John and Judy Trzebiatowski died of the illness just a week apart last August, sending Brown into a black tunnel of grief that doesn’t seem to have an end.
Health restrictions stripped away the things that normally help people deal with death, such as bedside visits at the Wisconsin hospital where they were treated and a big funeral with hugs and tears.
That left Brown to deal with her sorrow on her own, and now she’s having a hard time seeing a way forward. With more than 605,000 dead of COVID-19 in the United States and nearly 4 million worldwide, Brown is among the thousands or more who could be experiencing prolonged grief, the kind of mourning that experts say can prevent people from moving beyond a death and functioning normally again.
Natalia Skritskaya, an expert on grieving, said it’s too early to say whether prolonged grieving, also known as complicated grief, will be a major complication from the pandemic, because it isn’t yet over, with thousands still dying daily worldwide, including hundreds in the United States.

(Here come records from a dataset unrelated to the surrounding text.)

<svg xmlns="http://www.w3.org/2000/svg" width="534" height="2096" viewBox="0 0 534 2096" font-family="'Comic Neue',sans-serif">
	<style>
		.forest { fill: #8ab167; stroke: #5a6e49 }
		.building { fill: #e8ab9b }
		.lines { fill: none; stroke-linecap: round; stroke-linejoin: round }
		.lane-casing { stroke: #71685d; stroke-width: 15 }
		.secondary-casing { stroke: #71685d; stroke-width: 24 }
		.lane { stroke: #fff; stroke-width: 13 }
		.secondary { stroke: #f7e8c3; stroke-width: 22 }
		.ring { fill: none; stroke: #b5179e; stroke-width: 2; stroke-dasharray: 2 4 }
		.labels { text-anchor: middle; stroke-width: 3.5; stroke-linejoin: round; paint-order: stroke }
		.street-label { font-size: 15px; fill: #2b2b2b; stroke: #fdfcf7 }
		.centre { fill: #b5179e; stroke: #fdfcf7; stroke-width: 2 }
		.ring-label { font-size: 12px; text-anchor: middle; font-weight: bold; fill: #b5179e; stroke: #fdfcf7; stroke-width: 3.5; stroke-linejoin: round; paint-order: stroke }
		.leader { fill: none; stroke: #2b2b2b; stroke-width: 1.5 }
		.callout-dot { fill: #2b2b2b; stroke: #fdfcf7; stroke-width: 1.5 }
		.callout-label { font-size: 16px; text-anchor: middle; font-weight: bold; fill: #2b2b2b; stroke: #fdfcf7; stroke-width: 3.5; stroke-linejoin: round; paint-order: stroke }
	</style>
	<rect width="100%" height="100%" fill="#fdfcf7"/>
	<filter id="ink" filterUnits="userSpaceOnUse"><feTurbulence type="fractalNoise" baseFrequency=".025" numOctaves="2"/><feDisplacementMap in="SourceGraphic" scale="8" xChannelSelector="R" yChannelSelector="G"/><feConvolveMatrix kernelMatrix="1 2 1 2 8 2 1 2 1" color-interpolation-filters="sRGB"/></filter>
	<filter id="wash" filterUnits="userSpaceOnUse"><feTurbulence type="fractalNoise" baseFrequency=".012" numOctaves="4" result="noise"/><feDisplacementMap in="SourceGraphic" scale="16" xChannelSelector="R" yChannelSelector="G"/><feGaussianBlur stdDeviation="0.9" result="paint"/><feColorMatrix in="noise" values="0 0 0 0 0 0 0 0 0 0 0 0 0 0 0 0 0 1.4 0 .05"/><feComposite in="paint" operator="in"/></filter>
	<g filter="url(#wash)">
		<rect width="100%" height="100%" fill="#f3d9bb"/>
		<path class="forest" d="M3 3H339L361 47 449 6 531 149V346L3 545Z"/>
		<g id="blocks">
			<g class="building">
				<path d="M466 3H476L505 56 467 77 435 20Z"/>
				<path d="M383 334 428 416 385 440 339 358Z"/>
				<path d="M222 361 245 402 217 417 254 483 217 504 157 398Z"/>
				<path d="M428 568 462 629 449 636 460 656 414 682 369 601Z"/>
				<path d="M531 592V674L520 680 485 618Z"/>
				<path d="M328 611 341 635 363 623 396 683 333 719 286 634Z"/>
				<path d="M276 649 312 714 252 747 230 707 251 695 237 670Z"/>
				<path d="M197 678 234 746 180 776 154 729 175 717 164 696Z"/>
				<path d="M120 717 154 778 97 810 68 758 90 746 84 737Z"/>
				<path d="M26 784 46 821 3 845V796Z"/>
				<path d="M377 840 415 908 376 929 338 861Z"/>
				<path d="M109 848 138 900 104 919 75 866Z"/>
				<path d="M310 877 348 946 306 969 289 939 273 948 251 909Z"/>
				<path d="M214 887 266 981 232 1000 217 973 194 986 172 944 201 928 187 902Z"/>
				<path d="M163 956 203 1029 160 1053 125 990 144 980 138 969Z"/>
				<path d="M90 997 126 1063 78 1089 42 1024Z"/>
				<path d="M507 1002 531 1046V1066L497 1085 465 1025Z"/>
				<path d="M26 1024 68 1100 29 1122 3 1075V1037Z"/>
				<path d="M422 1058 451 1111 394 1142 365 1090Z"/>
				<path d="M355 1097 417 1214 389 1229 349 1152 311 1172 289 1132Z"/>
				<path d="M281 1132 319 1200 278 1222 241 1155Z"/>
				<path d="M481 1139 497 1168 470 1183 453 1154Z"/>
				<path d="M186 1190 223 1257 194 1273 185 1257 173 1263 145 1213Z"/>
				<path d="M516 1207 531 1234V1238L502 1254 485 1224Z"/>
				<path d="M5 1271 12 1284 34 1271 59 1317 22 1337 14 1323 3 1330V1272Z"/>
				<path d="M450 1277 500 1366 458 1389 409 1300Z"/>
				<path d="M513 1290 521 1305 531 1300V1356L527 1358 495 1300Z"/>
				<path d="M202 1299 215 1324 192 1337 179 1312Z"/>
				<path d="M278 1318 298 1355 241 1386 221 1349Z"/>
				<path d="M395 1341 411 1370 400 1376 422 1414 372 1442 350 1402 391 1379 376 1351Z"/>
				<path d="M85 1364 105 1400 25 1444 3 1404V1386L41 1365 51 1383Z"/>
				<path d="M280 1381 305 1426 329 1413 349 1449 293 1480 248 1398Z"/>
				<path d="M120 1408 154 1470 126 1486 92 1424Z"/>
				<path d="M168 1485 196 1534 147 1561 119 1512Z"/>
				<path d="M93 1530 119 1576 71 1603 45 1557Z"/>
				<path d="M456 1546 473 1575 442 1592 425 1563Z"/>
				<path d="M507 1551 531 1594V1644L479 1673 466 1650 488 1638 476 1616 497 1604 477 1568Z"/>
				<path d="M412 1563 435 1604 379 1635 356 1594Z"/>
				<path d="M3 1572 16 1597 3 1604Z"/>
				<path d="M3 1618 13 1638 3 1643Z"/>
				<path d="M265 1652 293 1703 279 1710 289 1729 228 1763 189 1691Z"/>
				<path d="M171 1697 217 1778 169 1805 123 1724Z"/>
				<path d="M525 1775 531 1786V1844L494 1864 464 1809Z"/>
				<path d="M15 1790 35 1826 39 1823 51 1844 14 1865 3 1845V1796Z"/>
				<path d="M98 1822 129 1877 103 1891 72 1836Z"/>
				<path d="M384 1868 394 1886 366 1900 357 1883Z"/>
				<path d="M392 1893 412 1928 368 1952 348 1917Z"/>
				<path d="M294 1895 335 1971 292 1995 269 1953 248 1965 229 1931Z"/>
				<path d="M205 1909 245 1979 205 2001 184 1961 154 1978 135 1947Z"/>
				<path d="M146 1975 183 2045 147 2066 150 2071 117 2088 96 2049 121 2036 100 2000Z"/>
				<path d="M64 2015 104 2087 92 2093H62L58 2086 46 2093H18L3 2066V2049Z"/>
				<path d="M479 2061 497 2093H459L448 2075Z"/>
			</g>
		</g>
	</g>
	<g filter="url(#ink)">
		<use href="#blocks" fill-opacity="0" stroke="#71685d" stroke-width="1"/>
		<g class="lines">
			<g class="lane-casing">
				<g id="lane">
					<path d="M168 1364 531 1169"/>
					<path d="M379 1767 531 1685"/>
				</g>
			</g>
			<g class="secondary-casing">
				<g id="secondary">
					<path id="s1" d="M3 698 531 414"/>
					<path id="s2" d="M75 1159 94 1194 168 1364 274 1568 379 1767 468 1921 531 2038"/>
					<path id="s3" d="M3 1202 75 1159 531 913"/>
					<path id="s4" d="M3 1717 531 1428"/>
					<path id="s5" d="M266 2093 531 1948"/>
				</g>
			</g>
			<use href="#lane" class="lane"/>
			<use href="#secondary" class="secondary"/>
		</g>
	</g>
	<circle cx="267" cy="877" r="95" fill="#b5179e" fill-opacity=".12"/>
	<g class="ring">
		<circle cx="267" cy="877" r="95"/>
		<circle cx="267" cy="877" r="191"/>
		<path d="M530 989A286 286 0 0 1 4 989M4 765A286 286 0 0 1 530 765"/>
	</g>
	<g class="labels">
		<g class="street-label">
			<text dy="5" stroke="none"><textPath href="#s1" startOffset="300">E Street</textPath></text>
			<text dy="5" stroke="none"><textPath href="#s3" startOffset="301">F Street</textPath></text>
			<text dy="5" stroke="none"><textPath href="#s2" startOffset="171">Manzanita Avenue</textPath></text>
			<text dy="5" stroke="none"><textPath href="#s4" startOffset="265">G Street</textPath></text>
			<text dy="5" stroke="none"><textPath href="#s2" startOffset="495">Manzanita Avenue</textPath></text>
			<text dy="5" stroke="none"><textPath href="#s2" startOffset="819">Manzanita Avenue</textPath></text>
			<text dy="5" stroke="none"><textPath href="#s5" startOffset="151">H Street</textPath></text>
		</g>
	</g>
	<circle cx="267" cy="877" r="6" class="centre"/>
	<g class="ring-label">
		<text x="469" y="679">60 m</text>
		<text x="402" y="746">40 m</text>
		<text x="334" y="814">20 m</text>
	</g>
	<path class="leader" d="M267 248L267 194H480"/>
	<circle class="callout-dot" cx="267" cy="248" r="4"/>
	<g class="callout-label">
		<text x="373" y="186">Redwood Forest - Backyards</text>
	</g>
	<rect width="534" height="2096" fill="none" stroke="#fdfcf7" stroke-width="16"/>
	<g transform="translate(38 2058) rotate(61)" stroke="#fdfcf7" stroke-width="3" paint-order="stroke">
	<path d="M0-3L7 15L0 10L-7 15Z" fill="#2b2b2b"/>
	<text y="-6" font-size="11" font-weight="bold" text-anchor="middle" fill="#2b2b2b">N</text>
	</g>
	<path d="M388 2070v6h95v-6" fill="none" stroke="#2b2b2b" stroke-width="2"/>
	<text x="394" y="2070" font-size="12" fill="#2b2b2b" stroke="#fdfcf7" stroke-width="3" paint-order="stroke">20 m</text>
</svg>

Many mourners have yet to pass the one-year anniversary of a loss, and few studies have been published so far on the psychiatric fallout, she said. But prolonged grief is both real and potentially debilitating, said Skritskaya, a research scientist and clinical psychologist with the Center for Complicated Grief at Columbia University in New York.
She noted that it can be treated with therapy in which participants talk through their experience and feelings.